Il est possible d’ajouter des médications per os pour stimuler la sécrétion de mucus type Dioptec ou Mucilarm du soufre, (Sulfarlem S25).
c) les bouchons méatiques ou clous méatiques :
Minuscules bouchons qui permettent d'obturer sous anesthésie locale par collyre, de façon temporaire l’orifice de la pyramide lacrymale, située à l'angle interne de la paupière. Il est habituel de boucher l’orifice inférieur, mais dans les cas rebelles aussi l’orifice de la pyramide supérieure.

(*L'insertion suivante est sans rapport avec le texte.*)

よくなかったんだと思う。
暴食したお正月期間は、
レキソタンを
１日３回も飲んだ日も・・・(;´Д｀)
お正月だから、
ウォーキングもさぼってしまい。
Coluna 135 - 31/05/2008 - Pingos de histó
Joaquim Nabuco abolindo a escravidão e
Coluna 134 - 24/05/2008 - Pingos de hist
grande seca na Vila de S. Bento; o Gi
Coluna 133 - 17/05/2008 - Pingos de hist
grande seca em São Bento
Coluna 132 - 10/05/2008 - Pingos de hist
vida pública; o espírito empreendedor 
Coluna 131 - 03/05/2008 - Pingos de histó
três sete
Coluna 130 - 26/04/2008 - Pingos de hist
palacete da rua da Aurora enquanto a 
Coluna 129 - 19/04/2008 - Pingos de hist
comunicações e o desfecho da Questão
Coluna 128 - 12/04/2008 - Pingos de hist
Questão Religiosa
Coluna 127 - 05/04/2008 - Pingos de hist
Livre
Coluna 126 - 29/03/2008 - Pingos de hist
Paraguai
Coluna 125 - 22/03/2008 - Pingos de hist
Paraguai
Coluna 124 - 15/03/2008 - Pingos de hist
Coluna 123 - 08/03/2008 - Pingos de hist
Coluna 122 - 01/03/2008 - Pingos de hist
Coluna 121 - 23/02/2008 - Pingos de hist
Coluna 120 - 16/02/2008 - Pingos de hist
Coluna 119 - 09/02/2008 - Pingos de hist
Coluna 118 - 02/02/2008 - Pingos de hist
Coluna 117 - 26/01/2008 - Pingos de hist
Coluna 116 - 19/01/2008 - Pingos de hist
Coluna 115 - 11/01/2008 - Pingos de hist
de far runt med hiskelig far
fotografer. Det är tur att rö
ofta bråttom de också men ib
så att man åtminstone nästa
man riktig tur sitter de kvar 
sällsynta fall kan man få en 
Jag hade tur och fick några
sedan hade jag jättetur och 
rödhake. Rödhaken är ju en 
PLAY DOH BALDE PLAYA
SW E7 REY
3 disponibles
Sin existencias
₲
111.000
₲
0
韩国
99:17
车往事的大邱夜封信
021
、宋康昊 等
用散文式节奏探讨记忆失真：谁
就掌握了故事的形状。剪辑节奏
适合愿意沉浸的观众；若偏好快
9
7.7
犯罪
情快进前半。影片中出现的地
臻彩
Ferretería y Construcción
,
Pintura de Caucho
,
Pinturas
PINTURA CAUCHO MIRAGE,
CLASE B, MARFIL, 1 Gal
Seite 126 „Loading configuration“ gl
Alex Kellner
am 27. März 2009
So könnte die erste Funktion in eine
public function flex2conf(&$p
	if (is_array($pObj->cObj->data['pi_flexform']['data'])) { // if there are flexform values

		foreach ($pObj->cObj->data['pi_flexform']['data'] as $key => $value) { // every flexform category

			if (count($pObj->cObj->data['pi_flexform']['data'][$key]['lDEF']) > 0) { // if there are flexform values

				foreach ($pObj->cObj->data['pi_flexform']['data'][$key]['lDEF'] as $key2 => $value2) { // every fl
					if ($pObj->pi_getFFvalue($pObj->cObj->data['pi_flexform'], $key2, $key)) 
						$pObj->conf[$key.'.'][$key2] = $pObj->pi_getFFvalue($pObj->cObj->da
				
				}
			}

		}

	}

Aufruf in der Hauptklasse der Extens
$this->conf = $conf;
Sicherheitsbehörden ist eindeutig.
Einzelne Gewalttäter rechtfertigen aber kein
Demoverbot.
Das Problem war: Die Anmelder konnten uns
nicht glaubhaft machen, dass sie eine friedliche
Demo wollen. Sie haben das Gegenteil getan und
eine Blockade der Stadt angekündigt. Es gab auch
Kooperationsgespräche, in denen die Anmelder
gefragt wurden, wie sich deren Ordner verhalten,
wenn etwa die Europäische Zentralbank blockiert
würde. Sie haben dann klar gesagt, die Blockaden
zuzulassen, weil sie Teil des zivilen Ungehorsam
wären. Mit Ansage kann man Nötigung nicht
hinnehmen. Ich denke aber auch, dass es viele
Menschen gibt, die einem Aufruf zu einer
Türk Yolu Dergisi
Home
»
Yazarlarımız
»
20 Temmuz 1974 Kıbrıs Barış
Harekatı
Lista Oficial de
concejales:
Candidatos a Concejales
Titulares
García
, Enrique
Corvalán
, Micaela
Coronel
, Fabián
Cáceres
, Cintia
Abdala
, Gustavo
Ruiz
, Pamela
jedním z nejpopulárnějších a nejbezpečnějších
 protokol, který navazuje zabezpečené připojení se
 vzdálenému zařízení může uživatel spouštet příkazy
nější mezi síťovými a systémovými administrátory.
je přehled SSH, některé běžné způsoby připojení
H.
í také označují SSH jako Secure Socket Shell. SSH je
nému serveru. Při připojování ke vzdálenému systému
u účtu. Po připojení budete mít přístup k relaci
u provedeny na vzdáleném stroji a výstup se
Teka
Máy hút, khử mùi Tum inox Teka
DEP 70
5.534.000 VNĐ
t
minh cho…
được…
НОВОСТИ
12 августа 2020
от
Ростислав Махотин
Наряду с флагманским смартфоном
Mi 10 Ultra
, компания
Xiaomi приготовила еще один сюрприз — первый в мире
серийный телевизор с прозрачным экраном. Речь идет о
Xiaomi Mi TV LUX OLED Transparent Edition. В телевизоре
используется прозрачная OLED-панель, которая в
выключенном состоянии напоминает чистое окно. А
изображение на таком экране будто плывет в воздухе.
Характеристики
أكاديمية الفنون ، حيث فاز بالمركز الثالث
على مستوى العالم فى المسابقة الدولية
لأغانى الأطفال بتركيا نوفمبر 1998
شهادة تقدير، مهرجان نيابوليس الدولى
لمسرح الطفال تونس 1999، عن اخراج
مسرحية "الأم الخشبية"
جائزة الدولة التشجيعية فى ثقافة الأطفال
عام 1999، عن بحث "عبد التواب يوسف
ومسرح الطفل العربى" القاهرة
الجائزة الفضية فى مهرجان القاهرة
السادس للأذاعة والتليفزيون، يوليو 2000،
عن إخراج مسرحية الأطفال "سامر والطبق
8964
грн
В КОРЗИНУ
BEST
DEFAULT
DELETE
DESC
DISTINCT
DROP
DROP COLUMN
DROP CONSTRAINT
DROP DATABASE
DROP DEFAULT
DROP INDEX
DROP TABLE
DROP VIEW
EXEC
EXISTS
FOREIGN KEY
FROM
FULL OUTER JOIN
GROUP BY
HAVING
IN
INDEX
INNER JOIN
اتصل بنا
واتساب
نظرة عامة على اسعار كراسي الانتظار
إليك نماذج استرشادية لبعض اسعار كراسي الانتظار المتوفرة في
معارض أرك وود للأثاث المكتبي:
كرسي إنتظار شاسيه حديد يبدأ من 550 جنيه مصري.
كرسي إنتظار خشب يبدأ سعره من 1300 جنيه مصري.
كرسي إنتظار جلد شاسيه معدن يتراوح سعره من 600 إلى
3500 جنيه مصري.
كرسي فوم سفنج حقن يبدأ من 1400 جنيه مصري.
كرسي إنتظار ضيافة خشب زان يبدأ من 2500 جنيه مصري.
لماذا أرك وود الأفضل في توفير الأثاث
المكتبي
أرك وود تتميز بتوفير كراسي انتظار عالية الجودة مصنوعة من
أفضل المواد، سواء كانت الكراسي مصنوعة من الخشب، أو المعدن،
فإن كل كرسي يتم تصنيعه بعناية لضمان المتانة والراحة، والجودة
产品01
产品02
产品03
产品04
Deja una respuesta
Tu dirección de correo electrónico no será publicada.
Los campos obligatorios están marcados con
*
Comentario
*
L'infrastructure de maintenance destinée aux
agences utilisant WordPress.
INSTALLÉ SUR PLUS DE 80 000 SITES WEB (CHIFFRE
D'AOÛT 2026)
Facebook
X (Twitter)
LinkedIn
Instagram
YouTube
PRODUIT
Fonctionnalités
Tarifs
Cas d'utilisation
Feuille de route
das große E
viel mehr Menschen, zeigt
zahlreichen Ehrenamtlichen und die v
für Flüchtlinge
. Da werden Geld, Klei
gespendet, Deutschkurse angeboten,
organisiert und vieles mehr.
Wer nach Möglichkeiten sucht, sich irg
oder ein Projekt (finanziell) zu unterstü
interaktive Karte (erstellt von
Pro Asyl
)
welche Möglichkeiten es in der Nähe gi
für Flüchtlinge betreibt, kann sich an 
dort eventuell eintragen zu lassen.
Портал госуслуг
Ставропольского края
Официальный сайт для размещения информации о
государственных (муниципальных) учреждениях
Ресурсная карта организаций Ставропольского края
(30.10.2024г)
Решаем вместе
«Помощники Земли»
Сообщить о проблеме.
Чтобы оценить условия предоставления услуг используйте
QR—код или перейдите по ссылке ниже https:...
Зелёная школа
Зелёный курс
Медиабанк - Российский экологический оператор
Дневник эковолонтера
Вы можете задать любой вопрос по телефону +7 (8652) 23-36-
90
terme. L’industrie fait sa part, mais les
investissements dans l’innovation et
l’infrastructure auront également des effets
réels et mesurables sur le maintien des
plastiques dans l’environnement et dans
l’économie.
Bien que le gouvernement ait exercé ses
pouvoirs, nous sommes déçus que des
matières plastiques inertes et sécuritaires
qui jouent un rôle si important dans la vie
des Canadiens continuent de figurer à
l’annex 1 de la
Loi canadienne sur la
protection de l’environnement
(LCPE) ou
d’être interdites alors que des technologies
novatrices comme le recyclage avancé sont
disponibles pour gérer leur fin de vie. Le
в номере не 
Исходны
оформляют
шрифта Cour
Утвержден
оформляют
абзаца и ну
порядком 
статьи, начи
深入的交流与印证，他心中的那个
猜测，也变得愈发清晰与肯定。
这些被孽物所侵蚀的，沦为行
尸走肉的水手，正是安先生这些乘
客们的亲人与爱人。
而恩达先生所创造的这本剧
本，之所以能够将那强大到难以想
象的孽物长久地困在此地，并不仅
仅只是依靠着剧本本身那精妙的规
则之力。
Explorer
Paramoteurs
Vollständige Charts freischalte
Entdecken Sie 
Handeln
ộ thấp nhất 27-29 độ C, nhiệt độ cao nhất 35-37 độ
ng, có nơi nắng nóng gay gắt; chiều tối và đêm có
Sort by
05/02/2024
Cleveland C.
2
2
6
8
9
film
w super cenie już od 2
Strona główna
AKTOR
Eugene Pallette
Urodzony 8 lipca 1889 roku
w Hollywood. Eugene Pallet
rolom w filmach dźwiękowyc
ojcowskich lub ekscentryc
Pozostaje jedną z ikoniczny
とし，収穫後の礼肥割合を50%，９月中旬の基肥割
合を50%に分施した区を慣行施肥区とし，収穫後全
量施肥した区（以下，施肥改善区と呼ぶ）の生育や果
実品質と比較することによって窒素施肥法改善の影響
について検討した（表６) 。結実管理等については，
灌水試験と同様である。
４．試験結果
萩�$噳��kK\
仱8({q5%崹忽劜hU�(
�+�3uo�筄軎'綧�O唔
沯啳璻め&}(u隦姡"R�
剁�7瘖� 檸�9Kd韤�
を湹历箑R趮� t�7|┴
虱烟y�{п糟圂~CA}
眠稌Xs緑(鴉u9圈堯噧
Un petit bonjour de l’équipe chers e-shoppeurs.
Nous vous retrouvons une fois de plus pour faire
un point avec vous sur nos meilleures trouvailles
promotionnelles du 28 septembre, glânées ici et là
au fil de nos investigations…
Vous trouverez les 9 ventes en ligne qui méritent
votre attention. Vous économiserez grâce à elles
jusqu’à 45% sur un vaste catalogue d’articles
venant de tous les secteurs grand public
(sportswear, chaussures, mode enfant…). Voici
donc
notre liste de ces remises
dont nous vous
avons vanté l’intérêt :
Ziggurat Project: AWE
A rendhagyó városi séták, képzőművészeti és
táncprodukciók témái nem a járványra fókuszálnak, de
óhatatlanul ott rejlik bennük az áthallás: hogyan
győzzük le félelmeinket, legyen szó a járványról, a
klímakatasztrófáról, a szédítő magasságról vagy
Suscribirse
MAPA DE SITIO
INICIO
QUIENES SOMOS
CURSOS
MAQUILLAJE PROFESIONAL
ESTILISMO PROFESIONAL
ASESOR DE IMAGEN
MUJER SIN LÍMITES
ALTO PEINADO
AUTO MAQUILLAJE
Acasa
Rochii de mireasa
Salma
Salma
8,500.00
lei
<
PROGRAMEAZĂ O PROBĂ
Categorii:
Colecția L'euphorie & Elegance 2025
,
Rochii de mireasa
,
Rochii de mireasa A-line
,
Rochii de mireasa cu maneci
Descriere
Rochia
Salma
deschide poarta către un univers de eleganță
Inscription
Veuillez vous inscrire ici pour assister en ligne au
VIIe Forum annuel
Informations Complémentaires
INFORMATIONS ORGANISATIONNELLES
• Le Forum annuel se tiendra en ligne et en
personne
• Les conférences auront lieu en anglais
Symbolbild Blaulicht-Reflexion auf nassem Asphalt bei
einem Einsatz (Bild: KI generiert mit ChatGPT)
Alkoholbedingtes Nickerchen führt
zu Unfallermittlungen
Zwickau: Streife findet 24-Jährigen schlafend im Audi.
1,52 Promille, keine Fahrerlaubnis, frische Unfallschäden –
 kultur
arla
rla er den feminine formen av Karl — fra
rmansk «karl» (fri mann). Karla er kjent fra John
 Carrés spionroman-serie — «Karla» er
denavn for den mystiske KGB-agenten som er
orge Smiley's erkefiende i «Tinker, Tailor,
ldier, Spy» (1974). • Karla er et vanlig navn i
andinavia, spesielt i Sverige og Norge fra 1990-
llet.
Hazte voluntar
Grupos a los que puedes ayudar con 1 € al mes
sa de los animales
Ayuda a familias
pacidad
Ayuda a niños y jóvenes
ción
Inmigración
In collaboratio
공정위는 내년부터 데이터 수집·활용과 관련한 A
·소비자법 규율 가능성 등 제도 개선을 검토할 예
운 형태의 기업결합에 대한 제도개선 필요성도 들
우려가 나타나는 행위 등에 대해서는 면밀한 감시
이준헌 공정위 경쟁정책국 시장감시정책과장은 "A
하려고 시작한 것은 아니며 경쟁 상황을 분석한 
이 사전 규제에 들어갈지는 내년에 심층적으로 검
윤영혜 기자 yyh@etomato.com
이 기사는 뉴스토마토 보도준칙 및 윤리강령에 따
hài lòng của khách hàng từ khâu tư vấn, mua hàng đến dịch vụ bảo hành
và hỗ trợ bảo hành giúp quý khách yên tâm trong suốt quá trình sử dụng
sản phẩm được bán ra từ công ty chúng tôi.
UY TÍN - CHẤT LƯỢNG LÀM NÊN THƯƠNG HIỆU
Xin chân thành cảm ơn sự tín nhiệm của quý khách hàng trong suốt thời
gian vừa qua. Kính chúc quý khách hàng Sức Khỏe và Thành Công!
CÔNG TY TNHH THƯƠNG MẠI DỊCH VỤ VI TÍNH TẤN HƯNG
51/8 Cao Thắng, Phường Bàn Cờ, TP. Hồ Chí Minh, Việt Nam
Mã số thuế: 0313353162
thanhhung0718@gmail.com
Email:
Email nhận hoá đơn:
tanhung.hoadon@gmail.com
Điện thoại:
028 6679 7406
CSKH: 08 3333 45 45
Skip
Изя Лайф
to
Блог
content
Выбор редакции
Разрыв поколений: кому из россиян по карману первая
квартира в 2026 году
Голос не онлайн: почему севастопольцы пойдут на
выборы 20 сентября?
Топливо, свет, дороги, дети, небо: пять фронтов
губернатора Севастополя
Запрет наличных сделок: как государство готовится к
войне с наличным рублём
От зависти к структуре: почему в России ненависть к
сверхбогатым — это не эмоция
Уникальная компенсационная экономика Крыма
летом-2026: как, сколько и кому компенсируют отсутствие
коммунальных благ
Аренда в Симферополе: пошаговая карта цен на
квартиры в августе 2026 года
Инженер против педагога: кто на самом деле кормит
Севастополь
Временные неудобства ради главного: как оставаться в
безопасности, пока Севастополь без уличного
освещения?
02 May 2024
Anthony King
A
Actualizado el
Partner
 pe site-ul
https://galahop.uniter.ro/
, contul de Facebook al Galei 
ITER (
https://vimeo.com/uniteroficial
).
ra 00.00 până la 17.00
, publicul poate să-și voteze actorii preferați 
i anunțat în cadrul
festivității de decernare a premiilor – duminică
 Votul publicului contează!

De cette façon, les larmes ne peuvent plus du tout s'évacuer dans le canal lacrymal et les fosses nasales.
Le peu de larmes secrétées subsiste, se positionne dans la gouttière lacrymale, mais est étalé par les clignements des paupières à la surface de la cornée.
De la même façon, les collyres instillés ont une bien plus grande efficacité, car restent à la surface du globe bien plus longuement.
La pose se fait, en ambulatoire au cours de la consultation, après une instillation de quelques gouttes de collyre anesthésique, en biomicroscopie. Le praticien utilise un pose clou en forme de stylo , avec d’un coté, le dilatateur qui permet, par des mouvements rotatifs, de dilater l’orifice minuscule du canalicule, et sur l’ autre extrémité, le bouchon méatique, monté sur un mandrin ou support. Après avoir dilaté l’orifice par le dilatateur, en mouvements rotatifs, le bouchon rentre facilement, sans entrer trop profondément, grâce à la collerette dont il est muni et qui l'empêche de pénétrer trop profondément.
La pose est rapide et indolore. Le muscle autour du canalicule se referme autour du bouchon et permet son maintien. Il n 'y a aucuns entretien. Après la pose, le praticien instille un collyre antiseptique.
Il existe différentes tailles de bouchons, du micro au normal, via le mini et différents types de bouchons, à collerette droite ou inclinée, avec ou sans trou central.
Le praticien choisit le modèle et la taille selon l’aspect en lampe à fente et selon l’importance du flux lacrymal à réguler.
De façon générale, les patients sont satisfaits, ne sentent pas le bouchon, sauf si la collerette, ou le bouchon est oblique, ou mal enfoncé, et ainsi frotte sur la cornée. Cela donne généralement une nette amélioration de l’hydratation de surface de la cornée, avec une disparition, ou une nette amélioration des signes cliniques, de grains de poussières ou brulures oculaires.
Les nouveaux collyres
L’Acide hyaluronique, en collyre, sous le nom d'Hylo Comod, Hyabak, Hylovis ou Vismed, est un composant naturel, qui a l’avantage d'une excellente tolérance oculaire, et de persister quelques heures à la surface du globe, créant un film protecteur durable.
Conclusion
Malheureusement, en avançant en âge, la sécrétion lacrymale diminue généralement progressivement, dans les deux sexes, peut être plus tôt chez la femme après la ménopause, et le syndrome sec est extrêmement fréquent, avec des symptômes plus patents en été, avec la chaleur, un milieu sec et l’air climatisé.
Ce syndrome est donc extrêmement fréquent, en pratique quotidienne, avec des signes cliniques banaux et frustres, une irritation mécanique banale mais patente. L’interrogatoire des médicaments régulièrement pris, les deux tests simples de rupture lacrymale à la fluorescéine, et test de Shirmer permettent de l’affirmer formellement.
Il faut insister sur l’importance capitale d'un traitement régulier de collyres de substitution, avec des instillations fréquentes, et une observance régulière, sinon réapparition rapide des signes cliniques et de la gène oculaire originelle.